There are a few changes, but they re subtle ones: Buckingham and Nicks, the two Americans in the band, are asserting themselves more, instrumentally and vocally; there is greater use of vocal harmony by Nicks, Buckingham and Christine McVie, and, in several carefully selected spots, some emotive 12-string guitar playing by Buckingham. The effect is distinctly Californian, very much middle-of-the-road and mid-'60s. Echoes of The Mamas and Papas, the Jefferson Airplane, even the Byrds, can be hear throughout.

The album has a formidable selection of possible hit singles. "Go Your Own Way," the Buckingham composition that was released first (and is the best choice for a single on the record) is already getting as much radio airplay as it can bear, and there are at least three others, Christine McVie's "You Make Loving Fun" and "Don't Stop," and Nicks' "Gold Dust Woman" - her followup to "Rhiannon" on "Fleewood Mac" - that can pick up when "Go Your Own Way" starts to falter.

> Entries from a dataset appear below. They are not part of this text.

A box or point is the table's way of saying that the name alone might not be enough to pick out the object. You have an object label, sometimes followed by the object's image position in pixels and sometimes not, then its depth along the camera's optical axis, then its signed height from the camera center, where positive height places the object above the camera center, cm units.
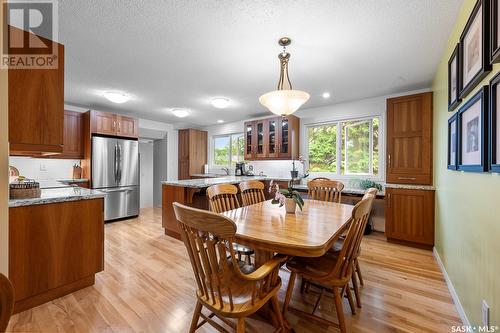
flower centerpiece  200 -31
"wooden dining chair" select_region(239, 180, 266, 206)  264 -34
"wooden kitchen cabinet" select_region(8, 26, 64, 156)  158 +43
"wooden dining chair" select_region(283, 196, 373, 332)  137 -73
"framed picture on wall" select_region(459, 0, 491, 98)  125 +77
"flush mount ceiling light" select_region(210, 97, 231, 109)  377 +111
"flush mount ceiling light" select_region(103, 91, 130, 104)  361 +115
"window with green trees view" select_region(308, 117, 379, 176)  403 +37
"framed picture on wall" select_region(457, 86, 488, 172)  127 +22
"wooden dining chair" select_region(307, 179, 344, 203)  284 -33
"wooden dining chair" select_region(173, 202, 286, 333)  105 -56
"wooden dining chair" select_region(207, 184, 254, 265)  207 -36
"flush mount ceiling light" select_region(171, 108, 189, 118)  441 +108
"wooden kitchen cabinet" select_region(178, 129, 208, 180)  602 +37
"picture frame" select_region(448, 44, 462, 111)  179 +76
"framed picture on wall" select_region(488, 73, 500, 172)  112 +21
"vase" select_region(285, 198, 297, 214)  203 -37
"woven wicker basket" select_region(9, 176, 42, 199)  178 -21
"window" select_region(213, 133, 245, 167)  604 +45
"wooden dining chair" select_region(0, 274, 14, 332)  51 -32
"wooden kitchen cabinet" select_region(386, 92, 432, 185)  304 +39
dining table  124 -44
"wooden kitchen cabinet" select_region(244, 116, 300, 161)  461 +61
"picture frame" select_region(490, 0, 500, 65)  110 +69
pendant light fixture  211 +67
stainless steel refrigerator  425 -19
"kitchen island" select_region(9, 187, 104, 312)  168 -68
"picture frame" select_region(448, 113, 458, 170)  185 +22
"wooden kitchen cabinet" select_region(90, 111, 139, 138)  419 +82
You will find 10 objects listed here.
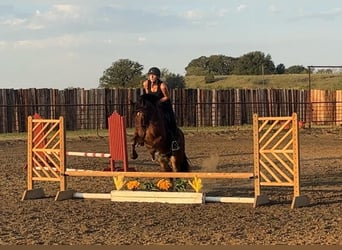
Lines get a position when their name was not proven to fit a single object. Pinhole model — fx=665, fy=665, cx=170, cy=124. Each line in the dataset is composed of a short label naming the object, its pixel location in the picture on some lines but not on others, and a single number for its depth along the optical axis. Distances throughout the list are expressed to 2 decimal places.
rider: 11.37
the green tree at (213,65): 85.85
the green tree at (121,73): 52.31
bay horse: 10.90
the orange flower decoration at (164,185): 11.23
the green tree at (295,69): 87.31
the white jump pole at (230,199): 10.16
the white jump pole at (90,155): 12.94
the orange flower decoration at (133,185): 11.30
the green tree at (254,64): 78.44
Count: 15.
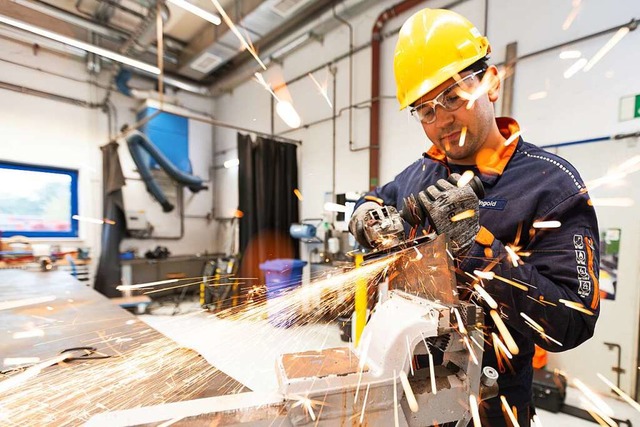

There is room for criticism here on the grounds that "Rumous" is a "safe" record; the band has found a musical formula, and has opted for staying with it rather than testing itself by stretching out in new directions. Normally I would go along with this, but "Fleetwood Mac" offered a change from the incessant blare of heavy metal and the banal hum of most soft rock that was so refreshing its effects still linger. "Rumours" just gives them a boost.